Two bacteria so discovered include, Akkermansia muciniphila and Faecalibacterium prausnitzii (out of 2,172 different species identified in our gut). They form 2-5% of the population of the microbiota and are recognised as bacteria associated with good health. These bacteria were never cultured earlier as they are anaerobic and extremely sensitive to oxygen and hence difficult to study.

It was observed that the number of A. muciniphila was low in obese individuals, type 2-diabetics, hypertension, hypercholesterolaemia and liver disease. So by housing this bacteria in our gut one can protect oneself from these metabolic disorders.

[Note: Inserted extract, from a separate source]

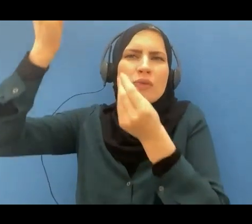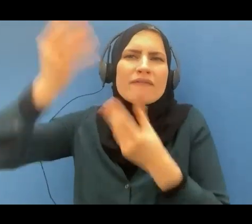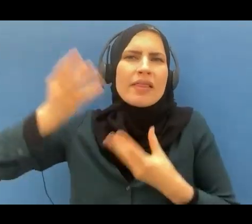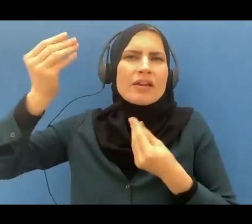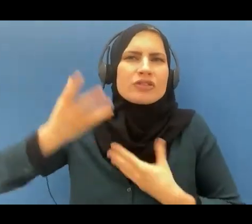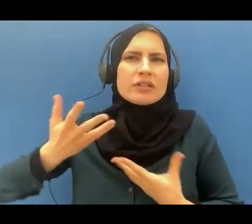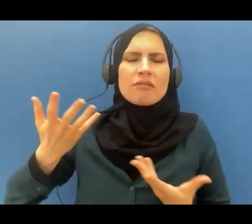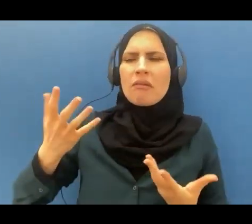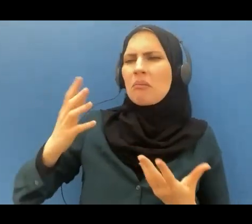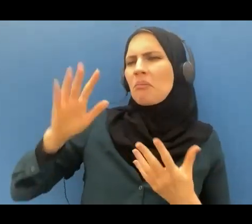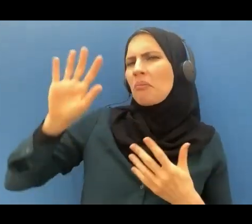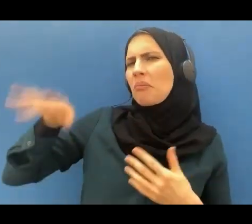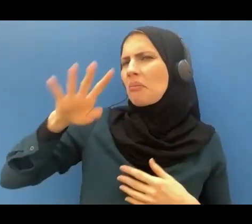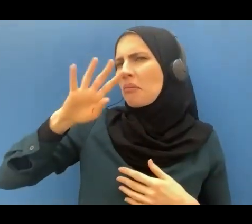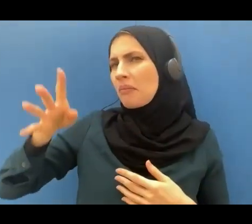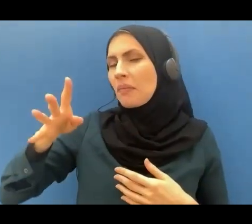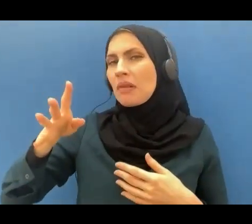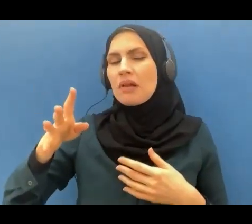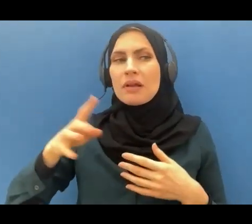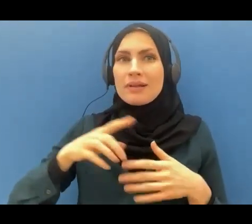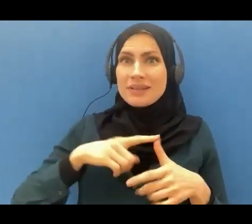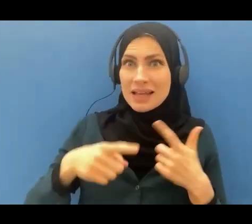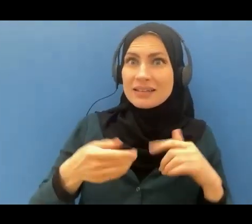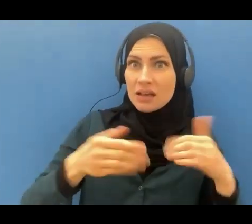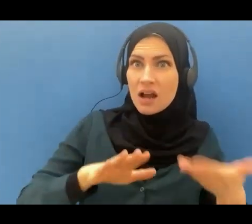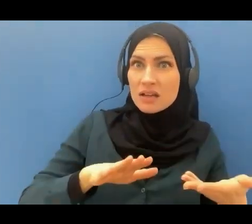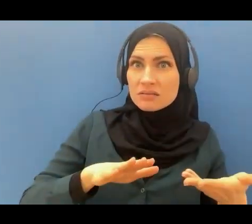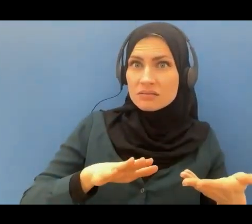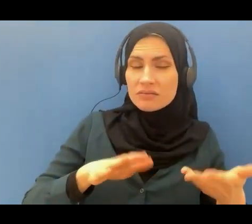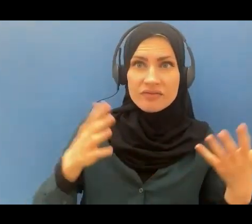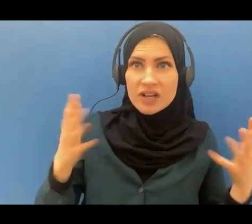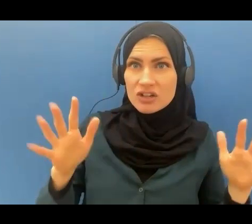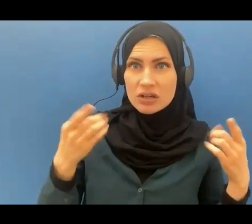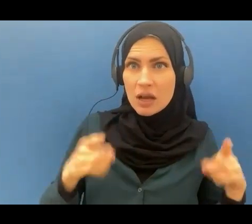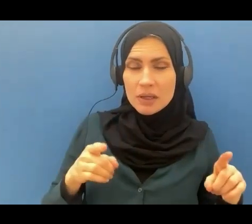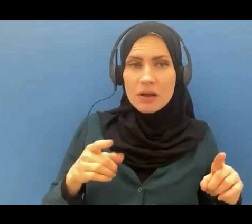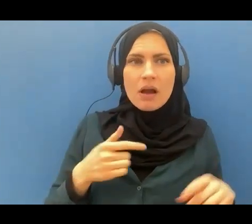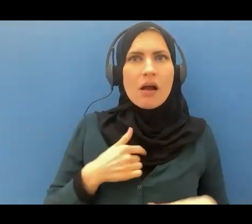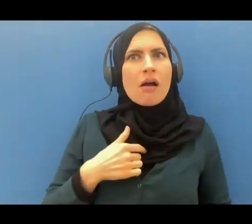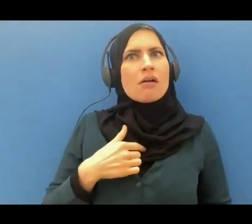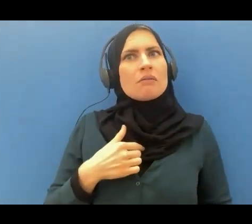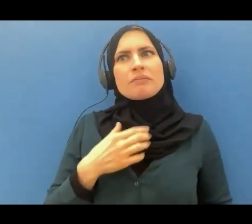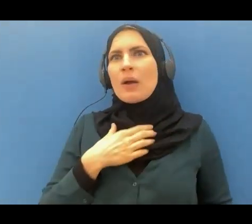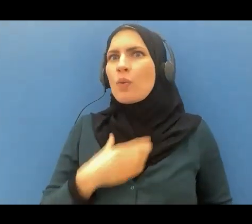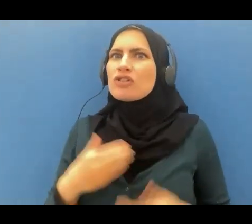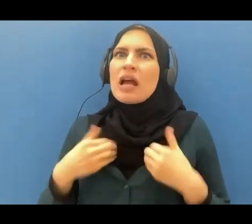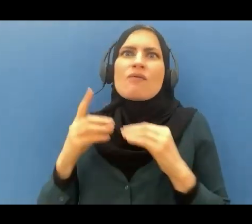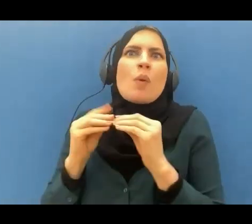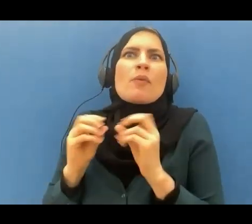now after death is coming or she is coming and saying I wish I had another chance there is no chance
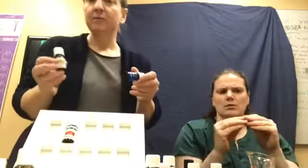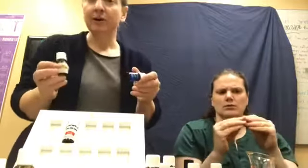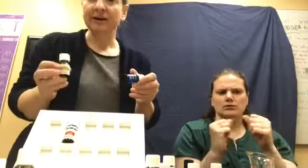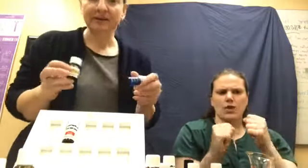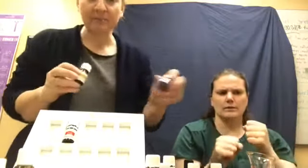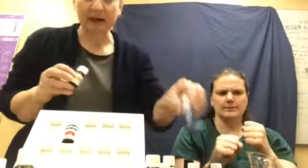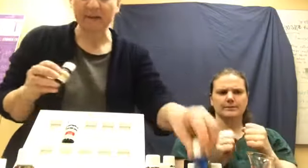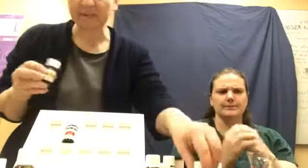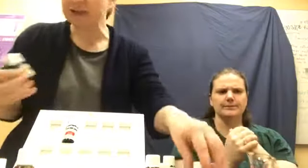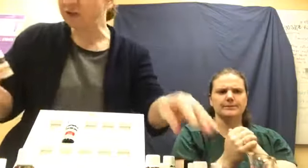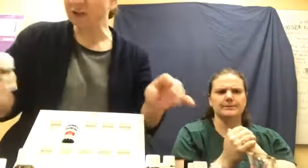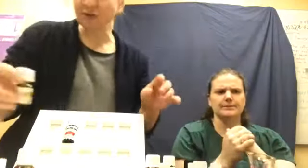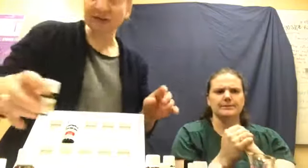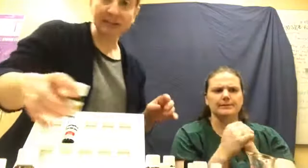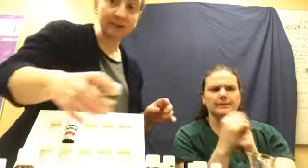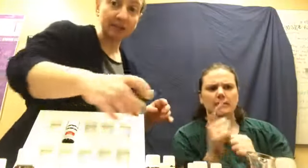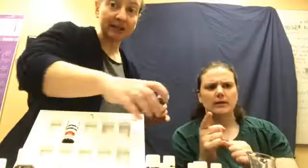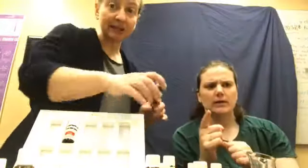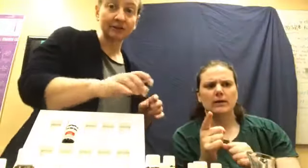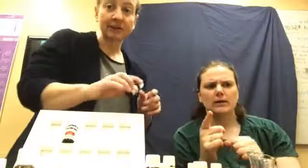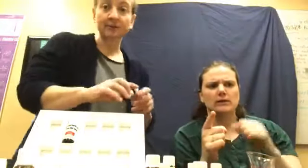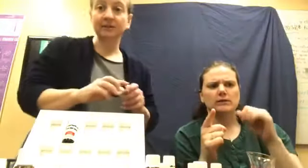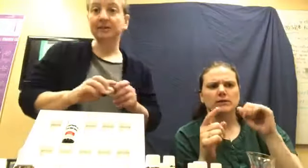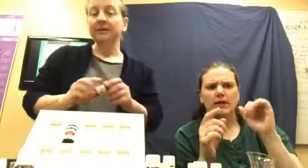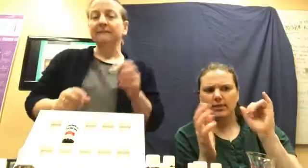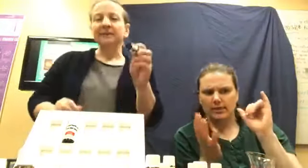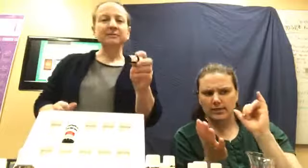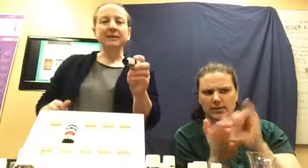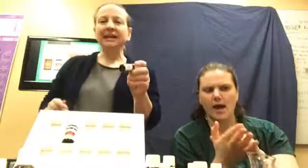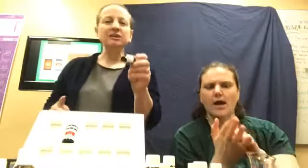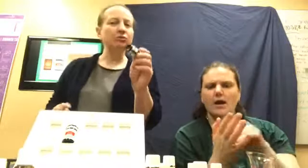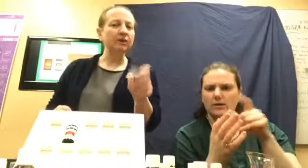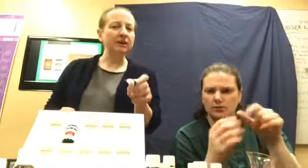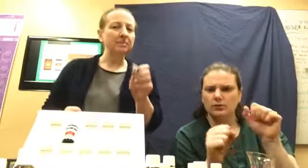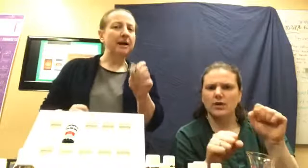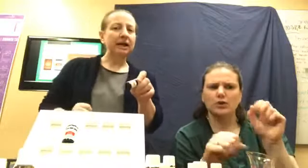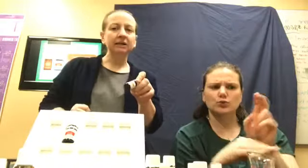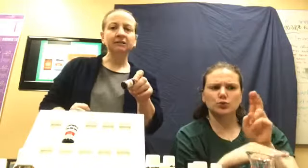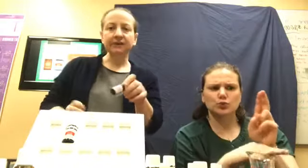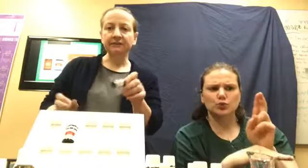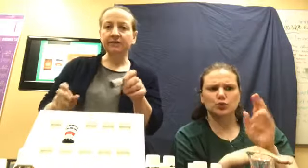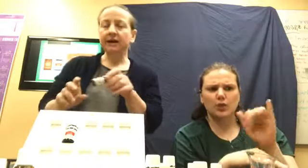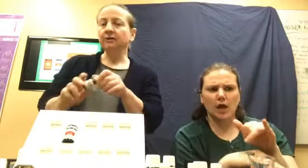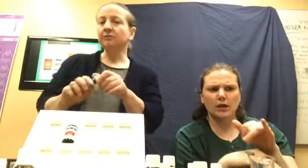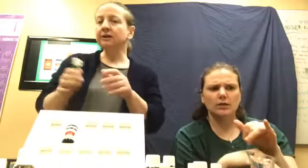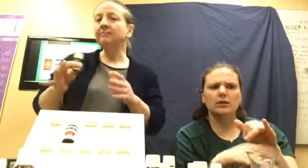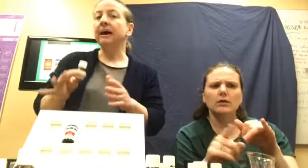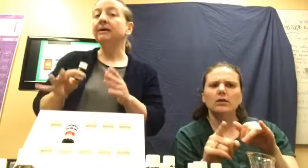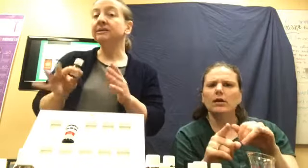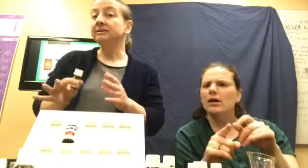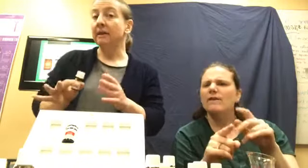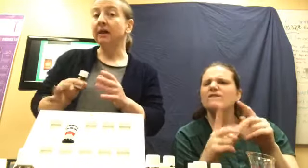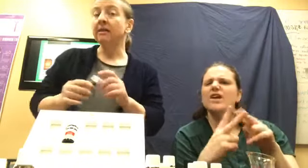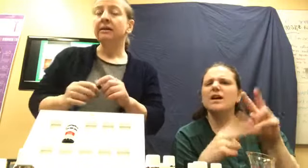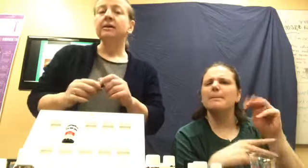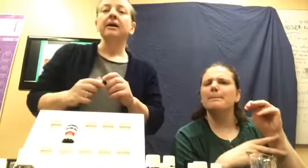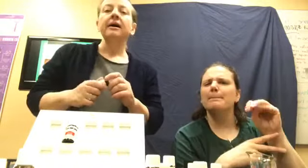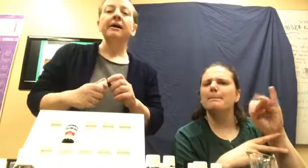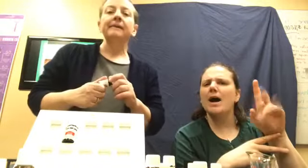work even better. And you can use this with any of those other ones. This one has a real mild flavor and a real mild smell. Um,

The number of F. prausnitzii was also found to be low in patients suffering from inflammatory bowel syndromes-irritable bowel syndromes, colorectal cancer, obesity and celiac disease. This bacterium is an abundant butyrate producer and hence is suspected to have immune modulatory properties.

Fermented dairy products

Fermented dairy products, besides their delicious taste, need to be appreciated more for their nutritional quality, as they are a good source of proteins, calcium and some B group vitamins. The probiotic properties may be true of only particular strains of bacteria.

Curd is a part of the meal consumed by almost every Indian. Various species of the genus Lactobacillus such as L. fermentum, L. acidophilus, L. confusus, L. delbrueckii, L. lindneri, L. helveticus and Leuconostoc lactis have been found in home-made curd. Lactobacillus delbrueckii sbsp bulgaricus and Streptococcus thermophilus make up the starter culture of the commercially produced curd or yogurt in the country.

There are varying reports on the beneficial effects of these two organisms — while some strains have been found to have health benefits, some don’t. Fermented milk products of other countries have also flooded the market advertising their probiotic properties.

Further, probiotics can be obtained not only from fermented dairy products but also from fermented foods prepared from cereals and vegetables.